> _Exercise brief_
Your task is to copy the lines of the data below from the line holding "The fund focuses" through the line holding "The risk indicator is rated", inclusive, exactly and with nothing added.

> _Records for this exercise_
[Start of Attachment]

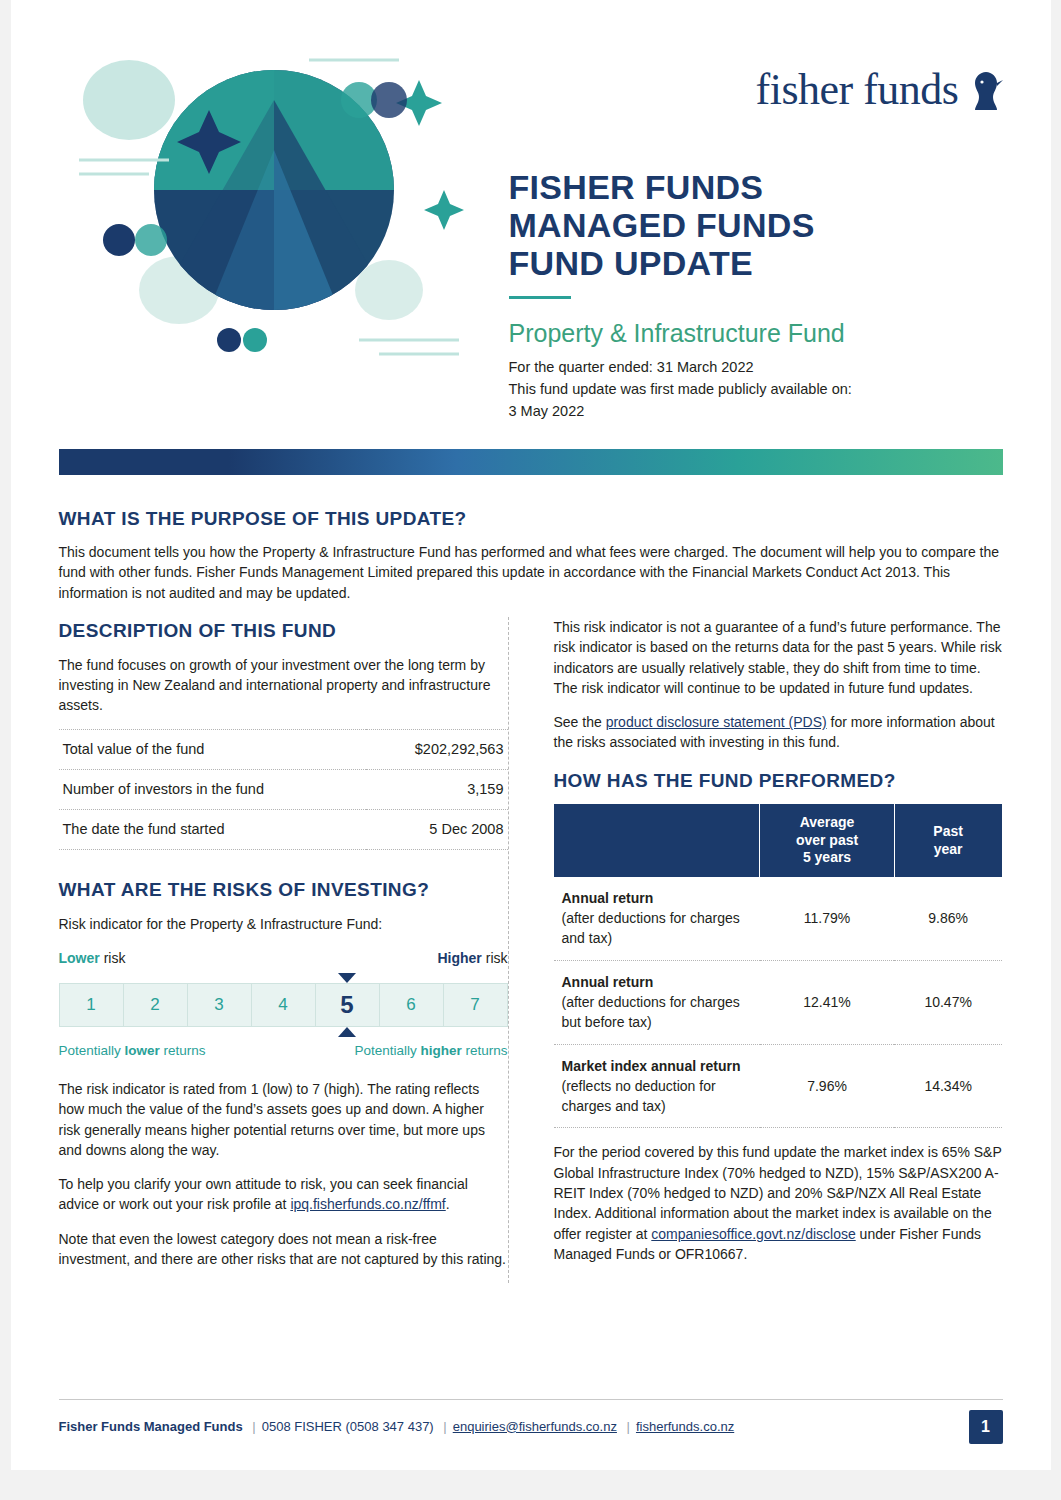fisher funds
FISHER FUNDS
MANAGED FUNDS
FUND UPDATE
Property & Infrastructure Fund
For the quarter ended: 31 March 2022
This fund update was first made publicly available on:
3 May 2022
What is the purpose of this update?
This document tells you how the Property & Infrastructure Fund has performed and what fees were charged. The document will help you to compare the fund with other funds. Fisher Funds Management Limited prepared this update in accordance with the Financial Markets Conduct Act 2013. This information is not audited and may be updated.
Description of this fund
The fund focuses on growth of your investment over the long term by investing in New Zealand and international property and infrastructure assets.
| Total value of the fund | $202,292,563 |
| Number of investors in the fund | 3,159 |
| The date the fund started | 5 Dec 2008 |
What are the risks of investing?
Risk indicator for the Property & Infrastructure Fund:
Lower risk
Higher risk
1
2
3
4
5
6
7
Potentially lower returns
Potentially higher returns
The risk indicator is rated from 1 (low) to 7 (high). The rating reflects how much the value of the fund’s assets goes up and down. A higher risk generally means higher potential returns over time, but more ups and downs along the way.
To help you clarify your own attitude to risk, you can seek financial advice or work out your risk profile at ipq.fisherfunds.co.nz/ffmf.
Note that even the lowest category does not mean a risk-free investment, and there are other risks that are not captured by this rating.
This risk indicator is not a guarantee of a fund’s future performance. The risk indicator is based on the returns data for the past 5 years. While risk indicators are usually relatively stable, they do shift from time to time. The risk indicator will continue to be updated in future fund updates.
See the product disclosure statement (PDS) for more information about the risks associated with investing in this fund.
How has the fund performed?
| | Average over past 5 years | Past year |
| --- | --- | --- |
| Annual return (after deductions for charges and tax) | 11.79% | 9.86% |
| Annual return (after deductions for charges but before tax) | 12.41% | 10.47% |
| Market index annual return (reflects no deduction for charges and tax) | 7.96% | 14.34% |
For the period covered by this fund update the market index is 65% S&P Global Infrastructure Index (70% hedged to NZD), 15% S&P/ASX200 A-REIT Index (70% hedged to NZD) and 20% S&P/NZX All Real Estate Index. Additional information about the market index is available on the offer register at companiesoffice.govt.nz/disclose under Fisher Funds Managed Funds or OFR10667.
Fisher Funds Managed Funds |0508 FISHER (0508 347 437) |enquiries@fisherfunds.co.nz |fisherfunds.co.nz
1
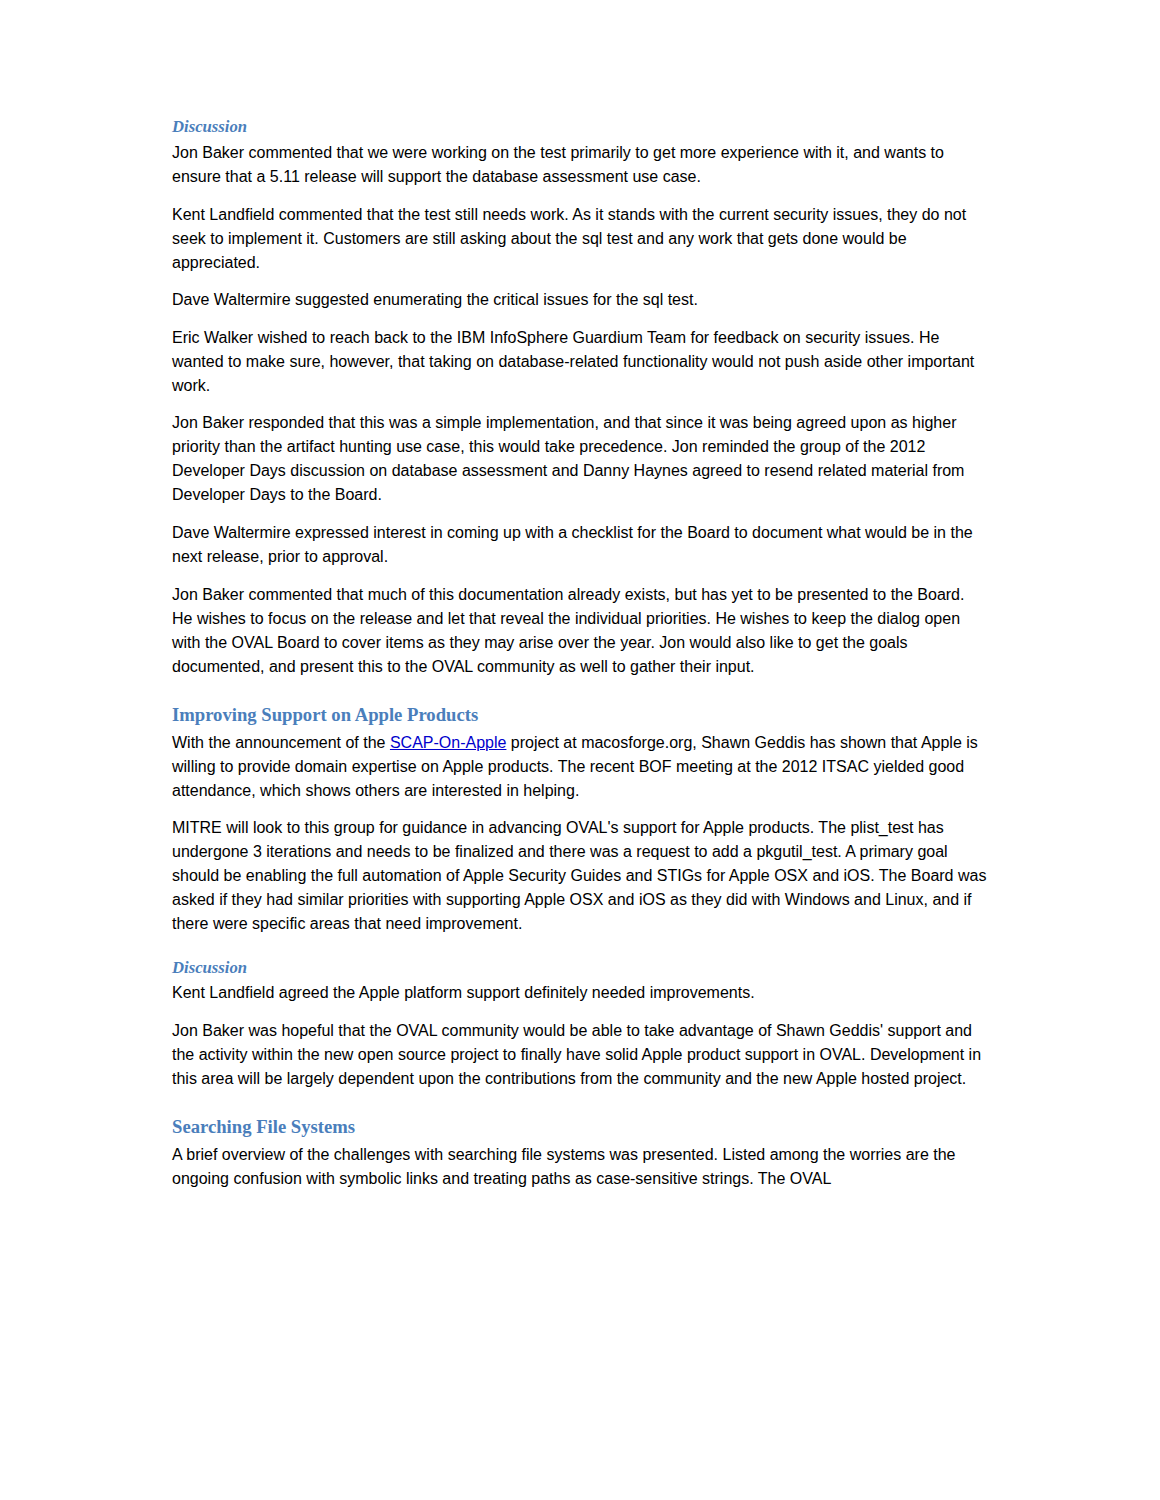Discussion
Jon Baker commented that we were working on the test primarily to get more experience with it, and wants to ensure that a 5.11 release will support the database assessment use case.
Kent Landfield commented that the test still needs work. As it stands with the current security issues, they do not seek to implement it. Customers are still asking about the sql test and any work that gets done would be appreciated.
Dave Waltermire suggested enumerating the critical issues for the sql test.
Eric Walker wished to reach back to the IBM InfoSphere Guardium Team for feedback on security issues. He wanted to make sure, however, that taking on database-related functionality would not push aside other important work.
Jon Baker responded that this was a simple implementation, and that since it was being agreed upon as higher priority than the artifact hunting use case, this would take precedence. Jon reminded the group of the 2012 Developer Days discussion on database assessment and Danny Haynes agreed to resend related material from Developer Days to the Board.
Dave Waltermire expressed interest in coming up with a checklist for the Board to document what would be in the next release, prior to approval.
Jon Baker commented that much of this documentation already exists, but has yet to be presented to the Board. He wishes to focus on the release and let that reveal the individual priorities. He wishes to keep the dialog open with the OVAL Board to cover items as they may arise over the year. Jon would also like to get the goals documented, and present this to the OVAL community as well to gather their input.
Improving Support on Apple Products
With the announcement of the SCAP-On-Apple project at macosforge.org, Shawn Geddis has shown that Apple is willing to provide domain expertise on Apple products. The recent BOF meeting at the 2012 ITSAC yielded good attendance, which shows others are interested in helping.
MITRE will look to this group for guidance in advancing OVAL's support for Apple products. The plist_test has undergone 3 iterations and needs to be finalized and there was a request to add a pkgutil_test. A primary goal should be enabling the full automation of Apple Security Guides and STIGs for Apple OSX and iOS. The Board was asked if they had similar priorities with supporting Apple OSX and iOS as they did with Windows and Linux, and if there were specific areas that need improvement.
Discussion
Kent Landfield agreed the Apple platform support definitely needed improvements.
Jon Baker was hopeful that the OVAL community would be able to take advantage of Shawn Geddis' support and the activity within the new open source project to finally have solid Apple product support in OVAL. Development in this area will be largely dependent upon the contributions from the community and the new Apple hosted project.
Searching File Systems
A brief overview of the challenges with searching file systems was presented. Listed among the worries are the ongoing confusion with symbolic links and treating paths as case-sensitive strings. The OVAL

[End of Attachment]

> _Solution to the problem_
The fund focuses on growth of your investment over the long term by investing in New Zealand and international property and infrastructure assets.
| Total value of the fund | $202,292,563 |
| Number of investors in the fund | 3,159 |
| The date the fund started | 5 Dec 2008 |
What are the risks of investing?
Risk indicator for the Property & Infrastructure Fund:
Lower risk
Higher risk
1
2
3
4
5
6
7
Potentially lower returns
Potentially higher returns
The risk indicator is rated from 1 (low) to 7 (high). The rating reflects how much the value of the fund’s assets goes up and down. A higher risk generally means higher potential returns over time, but more ups and downs along the way.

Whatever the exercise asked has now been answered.